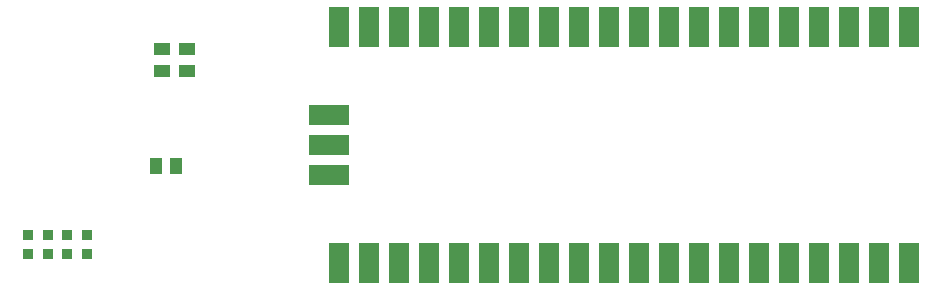
<source format=gbr>
G04 EAGLE Gerber RS-274X export*
G75*
%MOMM*%
%FSLAX34Y34*%
%LPD*%
%INSolderpaste Top*%
%IPPOS*%
%AMOC8*
5,1,8,0,0,1.08239X$1,22.5*%
G01*
%ADD10R,1.700000X3.500000*%
%ADD11R,3.500000X1.700000*%
%ADD12R,1.400000X1.000000*%
%ADD13R,0.950000X0.900000*%
%ADD14R,1.020000X1.470000*%


D10*
X1581150Y624510D03*
X1555750Y624510D03*
X1530350Y624510D03*
X1504950Y624510D03*
X1479550Y624510D03*
X1454150Y624510D03*
X1428750Y624510D03*
X1403350Y624510D03*
X1377950Y624510D03*
X1352550Y624510D03*
X1327150Y624510D03*
X1301750Y624510D03*
X1276350Y624510D03*
X1250950Y624510D03*
X1225550Y624510D03*
X1200150Y624510D03*
X1174750Y624510D03*
X1149350Y624510D03*
X1123950Y624510D03*
X1098550Y624510D03*
X1098550Y424510D03*
X1123950Y424510D03*
X1149350Y424510D03*
X1174750Y424510D03*
X1200150Y424510D03*
X1225550Y424510D03*
X1250950Y424510D03*
X1276350Y424510D03*
X1301750Y424510D03*
X1327150Y424510D03*
X1352550Y424510D03*
X1377950Y424510D03*
X1403350Y424510D03*
X1428750Y424510D03*
X1454150Y424510D03*
X1479550Y424510D03*
X1504950Y424510D03*
X1530350Y424510D03*
X1555750Y424510D03*
X1581150Y424510D03*
D11*
X1090600Y549910D03*
X1090600Y524510D03*
X1090600Y499110D03*
D12*
X970280Y606400D03*
X970280Y587400D03*
X948690Y606400D03*
X948690Y587400D03*
D13*
X835660Y432690D03*
X835660Y448690D03*
X852170Y432690D03*
X852170Y448690D03*
X868680Y432690D03*
X868680Y448690D03*
X885190Y432690D03*
X885190Y448690D03*
D14*
X944400Y506730D03*
X960600Y506730D03*
M02*

</source>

◇ ◇ ◇

From the line holding "X1377950Y624510D03*" to the line holding "X1428750Y424510D03*", inclusive, restate each line above exactly as written.

Completed task:
X1377950Y624510D03*
X1352550Y624510D03*
X1327150Y624510D03*
X1301750Y624510D03*
X1276350Y624510D03*
X1250950Y624510D03*
X1225550Y624510D03*
X1200150Y624510D03*
X1174750Y624510D03*
X1149350Y624510D03*
X1123950Y624510D03*
X1098550Y624510D03*
X1098550Y424510D03*
X1123950Y424510D03*
X1149350Y424510D03*
X1174750Y424510D03*
X1200150Y424510D03*
X1225550Y424510D03*
X1250950Y424510D03*
X1276350Y424510D03*
X1301750Y424510D03*
X1327150Y424510D03*
X1352550Y424510D03*
X1377950Y424510D03*
X1403350Y424510D03*
X1428750Y424510D03*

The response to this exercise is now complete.